### Work instructions
In the abstract on calcium homeostasis below, which assay measured the differences in cell proliferation across treatments?

### Passage for review
--- START ---
Alterations of Calcium Homeostasis Affect the Survival of Human Retinal Epithelial Cells

1. This study demonstrated that the modification of calcium concentrations ([Ca2 +]) could severely affect the viability of human retinal pigment epithelial (ARPE19) cells. 2. Pharmacological agents with varying mechanisms of action: verapamil (VP), diltiazem (DIL), caffeine (CF), papaverine (PA), forskolin (FSK), ryanodine (RYN), thapsigargin (THG), and cyclosporin A (CysA) were used to evaluate the effect of modifying cytosolic Ca2 + on the viability of ARPE19 cells. The difference in cell proliferations under different treatments was performed using 3‐(4,5‐dimethylthiazol‐2‐yl)‐2,5‐diphenyltetrazolium bromide (MTT) assay. Ca2 +‐imaging was used to determine the changes in intracellular Ca2 + levels ([Ca2 +]i) over 5 min of drug treatments. 3. Amongst the agents tested, PA, RYN, and THG actually increased the total number of cells initially on Day 1. However, apart from PA, all caused significant reduction of cell viability by Day 5. Variable [Ca2 +]i levels in the cells were obtained with significant rises in the presence of DIL, CF, PA, FSK, and CysA. Verapamil, RYN, and THG caused a rise in [Ca2 +]i, but the effect was not significant. 4. The present study showed that the APRE19 cells were very sensitive to the Ca2 + homeostasis. It is possible that other ocular cells may also display such vulnerability. Therefore, clinically used pharmacological agents that are known to affect Ca2 + must be treated with caution.
--- END ---
(Pixel coordinate listings)
--- START ---
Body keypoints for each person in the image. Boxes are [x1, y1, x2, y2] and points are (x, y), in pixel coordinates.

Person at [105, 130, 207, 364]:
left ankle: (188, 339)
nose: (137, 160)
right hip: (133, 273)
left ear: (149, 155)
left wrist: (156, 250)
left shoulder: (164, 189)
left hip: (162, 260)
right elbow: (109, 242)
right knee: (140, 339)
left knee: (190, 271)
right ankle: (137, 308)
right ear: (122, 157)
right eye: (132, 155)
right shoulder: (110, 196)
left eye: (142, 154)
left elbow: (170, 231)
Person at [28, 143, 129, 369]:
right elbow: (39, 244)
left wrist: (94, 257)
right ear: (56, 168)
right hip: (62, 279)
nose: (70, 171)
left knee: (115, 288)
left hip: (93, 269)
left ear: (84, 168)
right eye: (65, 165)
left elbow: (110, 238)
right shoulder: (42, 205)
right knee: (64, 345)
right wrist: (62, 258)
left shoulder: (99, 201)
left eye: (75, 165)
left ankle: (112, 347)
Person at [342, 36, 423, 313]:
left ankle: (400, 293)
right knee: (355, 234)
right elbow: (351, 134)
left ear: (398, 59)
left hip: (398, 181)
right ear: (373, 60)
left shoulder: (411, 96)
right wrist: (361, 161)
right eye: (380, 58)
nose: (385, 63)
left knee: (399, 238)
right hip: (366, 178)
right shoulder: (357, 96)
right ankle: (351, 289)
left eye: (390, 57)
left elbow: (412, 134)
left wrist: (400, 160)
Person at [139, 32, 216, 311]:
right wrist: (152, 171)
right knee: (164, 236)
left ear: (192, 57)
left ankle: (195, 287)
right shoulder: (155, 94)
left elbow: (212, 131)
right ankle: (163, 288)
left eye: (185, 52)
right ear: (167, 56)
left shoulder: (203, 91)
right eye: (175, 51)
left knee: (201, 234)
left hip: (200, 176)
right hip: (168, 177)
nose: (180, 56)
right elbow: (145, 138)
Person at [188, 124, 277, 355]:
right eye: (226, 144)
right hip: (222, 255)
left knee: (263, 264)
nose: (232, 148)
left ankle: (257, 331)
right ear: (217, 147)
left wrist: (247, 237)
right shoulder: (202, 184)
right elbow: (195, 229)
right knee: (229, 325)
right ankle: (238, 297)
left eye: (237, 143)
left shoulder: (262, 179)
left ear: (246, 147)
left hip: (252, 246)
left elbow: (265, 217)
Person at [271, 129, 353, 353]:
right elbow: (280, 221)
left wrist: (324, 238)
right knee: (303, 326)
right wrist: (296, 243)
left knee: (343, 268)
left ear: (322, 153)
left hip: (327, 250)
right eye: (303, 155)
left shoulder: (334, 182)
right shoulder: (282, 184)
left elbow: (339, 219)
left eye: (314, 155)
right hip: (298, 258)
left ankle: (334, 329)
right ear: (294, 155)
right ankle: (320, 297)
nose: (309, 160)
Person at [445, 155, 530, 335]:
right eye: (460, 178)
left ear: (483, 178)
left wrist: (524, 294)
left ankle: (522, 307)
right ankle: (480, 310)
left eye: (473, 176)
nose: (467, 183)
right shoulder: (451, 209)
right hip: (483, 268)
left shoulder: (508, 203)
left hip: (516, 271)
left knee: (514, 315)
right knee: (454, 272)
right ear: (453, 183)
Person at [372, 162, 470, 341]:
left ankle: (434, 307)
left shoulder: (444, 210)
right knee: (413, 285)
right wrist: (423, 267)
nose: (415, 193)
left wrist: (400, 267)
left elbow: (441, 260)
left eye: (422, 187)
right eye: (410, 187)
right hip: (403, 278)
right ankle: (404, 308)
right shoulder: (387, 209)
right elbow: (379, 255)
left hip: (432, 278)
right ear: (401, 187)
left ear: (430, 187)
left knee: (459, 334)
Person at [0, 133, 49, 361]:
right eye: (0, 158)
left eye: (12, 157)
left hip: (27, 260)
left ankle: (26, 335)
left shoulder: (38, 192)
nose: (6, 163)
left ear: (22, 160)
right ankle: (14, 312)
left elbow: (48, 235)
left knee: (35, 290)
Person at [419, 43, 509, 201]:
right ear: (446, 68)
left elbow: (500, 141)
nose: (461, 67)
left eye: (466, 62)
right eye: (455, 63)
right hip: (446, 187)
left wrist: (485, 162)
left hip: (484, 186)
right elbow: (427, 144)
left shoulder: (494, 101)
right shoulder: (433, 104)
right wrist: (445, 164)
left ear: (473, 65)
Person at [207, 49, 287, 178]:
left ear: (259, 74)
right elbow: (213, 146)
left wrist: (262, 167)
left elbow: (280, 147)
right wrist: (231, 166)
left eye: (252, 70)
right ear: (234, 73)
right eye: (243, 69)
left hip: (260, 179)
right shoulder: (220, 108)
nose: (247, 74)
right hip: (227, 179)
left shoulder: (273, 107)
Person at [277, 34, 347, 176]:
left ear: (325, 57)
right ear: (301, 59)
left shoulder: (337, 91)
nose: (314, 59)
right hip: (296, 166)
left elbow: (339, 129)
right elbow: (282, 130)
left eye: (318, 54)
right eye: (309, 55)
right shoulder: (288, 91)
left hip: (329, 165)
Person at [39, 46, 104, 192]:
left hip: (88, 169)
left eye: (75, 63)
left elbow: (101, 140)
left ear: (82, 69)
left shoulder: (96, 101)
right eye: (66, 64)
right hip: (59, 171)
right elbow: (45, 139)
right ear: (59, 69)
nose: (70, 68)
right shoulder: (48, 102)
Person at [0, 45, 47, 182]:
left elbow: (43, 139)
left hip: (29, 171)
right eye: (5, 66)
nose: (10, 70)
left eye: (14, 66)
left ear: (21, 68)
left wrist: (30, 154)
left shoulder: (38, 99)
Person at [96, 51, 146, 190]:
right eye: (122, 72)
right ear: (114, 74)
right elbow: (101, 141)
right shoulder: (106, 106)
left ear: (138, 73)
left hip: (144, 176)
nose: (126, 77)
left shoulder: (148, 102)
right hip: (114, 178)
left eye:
--- END ---
### Response to the exercise
The 3‐(4,5‐dimethylthiazol‐2‐yl)‐2,5‐diphenyltetrazolium bromide (MTT) assay.